Stochastic dual coordinate descent with adaptive heavy ball momentum for linearly constrained convex optimization

TL;DR

This paper introduces an adaptive stochastic dual coordinate descent algorithm with heavy ball momentum for linearly constrained convex optimization, improving scalability and convergence in large-scale problems.

Contribution

It develops a novel adaptive momentum method that learns parameters during iterations, unifying and extending several existing algorithms for constrained convex optimization.

Findings

The method converges linearly in expectation for strongly convex functions.

Numerical experiments confirm the theoretical convergence and effectiveness.

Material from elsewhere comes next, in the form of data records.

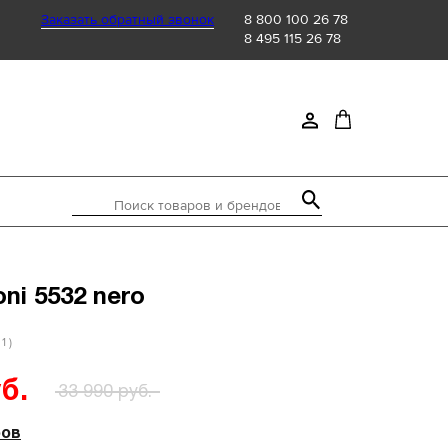
Заказать обратный звонок
8 800 100 26 78
8 495 115 26 78
Поиск товаров и брендов
oni 5532 nero
 1 )
б.
33 990 руб.
ров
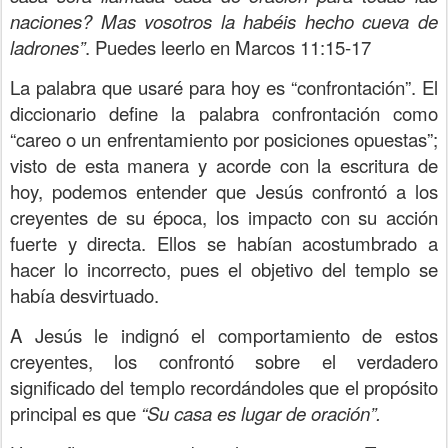
naciones? Mas vosotros la habéis hecho cueva de
ladrones”
. Puedes leerlo en Marcos 11:15-17
La palabra que usaré para hoy es “confrontación”. El
diccionario define la palabra confrontación como
“careo o un enfrentamiento por posiciones opuestas”;
visto de esta manera y acorde con la escritura de
hoy, podemos entender que Jesús confrontó a los
creyentes de su época, los impacto con su acción
fuerte y directa. Ellos se habían acostumbrado a
hacer lo incorrecto, pues el objetivo del templo se
había desvirtuado.
A Jesús le indignó el comportamiento de estos
creyentes, los confrontó sobre el verdadero
significado del templo recordándoles que el propósito
principal es que
“Su casa es lugar de oración”.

The framework encompasses well-known algorithms like randomized Kaczmarz and conjugate gradient.

Abstract

The problem of finding a solution to the linear system $Ax = b$ with certain minimization properties arises in numerous scientific and engineering areas. In the era of big data, the stochastic optimization algorithms become increasingly significant due to their scalability for problems of unprecedented size. This paper focuses on the problem of minimizing a strongly convex function subject to linear constraints. We consider the dual formulation of this problem and adopt the stochastic coordinate descent to solve it. The proposed algorithmic framework, called adaptive stochastic dual coordinate descent, utilizes sampling matrices sampled from user-defined distributions to extract gradient information. Moreover, it employs Polyak's heavy ball momentum acceleration with adaptive parameters learned through iterations, overcoming the limitation of the heavy ball momentum method that it requires prior knowledge of certain parameters, such as the singular values of a matrix. With these extensions, the framework is able to recover many well-known methods in the context, including the randomized sparse Kaczmarz method, the randomized regularized Kaczmarz method, the linearized Bregman iteration, and a variant of the conjugate gradient (CG) method. Additionally, we introduce an equivalent formulation that, in certain cases, substantially reduces the need for full-dimensional vector operations introduced by the momentum term. We prove that, with strongly admissible objective function, the proposed method converges linearly in expectation. Numerical experiments are provided to confirm our results.